Monday, 17 February 2025

All about Sauerkraut




I am a planner. I have Gabriela (working title only) planned through thirty stages. I’ve completed work on four and a half. Each stage is divided into six scenes, which contain a mini story arc and I then plan at least three things in each stage. It’s at this finer point that the surprises come in.

Like the Sauerkraut.

And so I found myself researching Sauerkraut.

I didn’t like it when I first tried it but then my half-Ukranian friend showed me how her mother prepared it: fry an onion and a firm apple in a little olive oil, add the Sauerkraut and some cumin seeds and serve with a hot Bratwurst.  Delicious.

Gabriela is the arts-loving daughter of a very practical mother and her sister Edith is just like her mother.  The three spend a morning making pickles and Sauerkraut. The two girls squabble and the family heirloom Sauerkraut crock gets broken.

My research showed me that Sauerkraut it extremely easy to make. It’s really a matter of shredding the cabbage finely, massaging in salt and keeping it in an airtight container. You can add peppercorns and caraway seeds if you wish or even a little grated carrot. You need to keep an eye of the fermentation. Occasionally it will spoil. It can be frozen once it’s reached the right stage of fermentation for your taste.

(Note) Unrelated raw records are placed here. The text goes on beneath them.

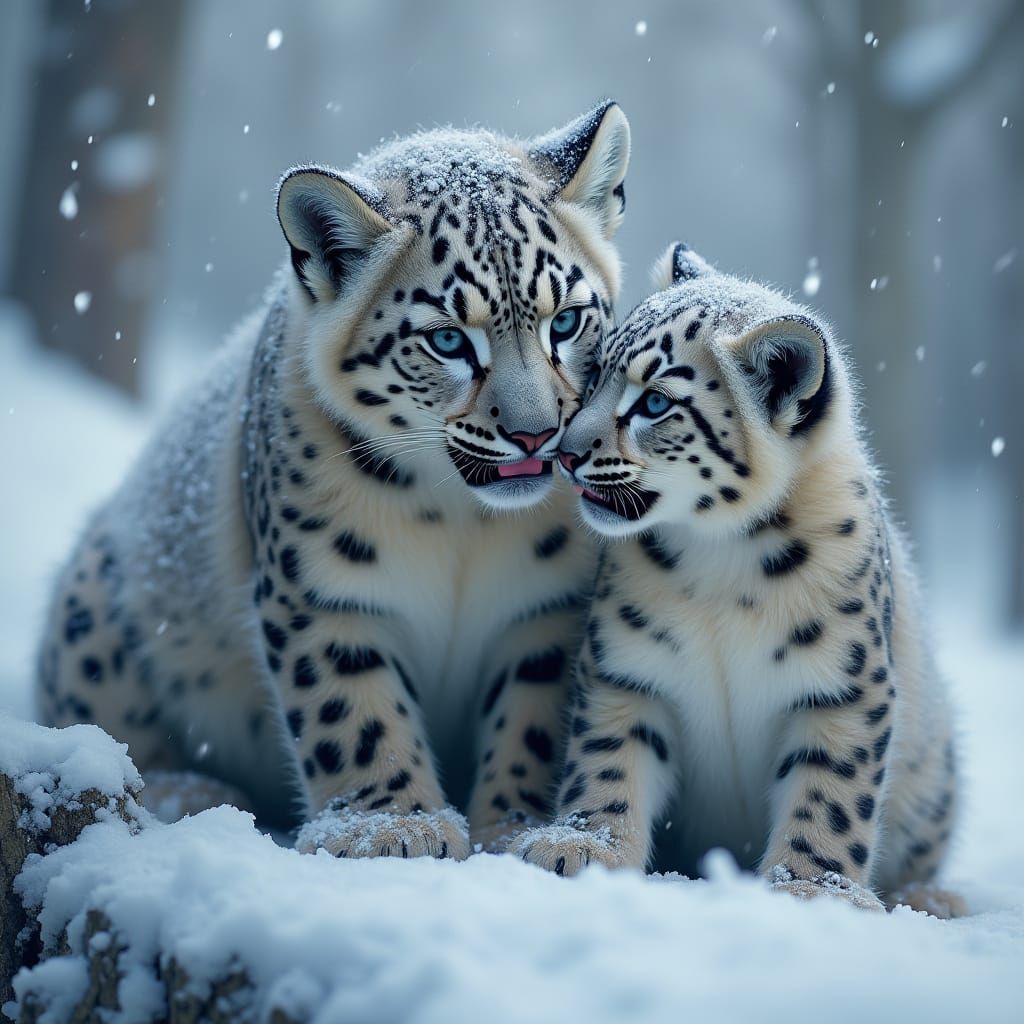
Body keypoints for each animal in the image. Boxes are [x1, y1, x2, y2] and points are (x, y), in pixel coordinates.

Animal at [35, 101, 632, 861]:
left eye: (568, 320)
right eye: (447, 339)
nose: (536, 434)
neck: (461, 522)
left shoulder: (544, 605)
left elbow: (530, 719)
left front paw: (516, 828)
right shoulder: (320, 588)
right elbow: (353, 710)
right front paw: (394, 826)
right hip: (95, 608)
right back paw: (188, 791)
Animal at [513, 243, 964, 917]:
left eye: (654, 402)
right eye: (593, 378)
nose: (565, 453)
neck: (723, 560)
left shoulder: (844, 686)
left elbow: (830, 794)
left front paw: (811, 887)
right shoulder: (627, 669)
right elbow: (608, 759)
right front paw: (582, 847)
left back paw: (934, 897)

Of course Gabriela and her family wouldn’t have had a freezer; the year was 1906. They may have had a nice cool cellar. I expect though they would have eaten the Sauerkraut quite quickly. And they’d have grown the cabbages themselves.

I can see the special Sauerkraut crock in my mind’s eye.  It is highly glazed blue. It wouldn’t have had a firm seal like a Kilner jar would. It would be partly sealed by using some of the outer leaves on the cabbage.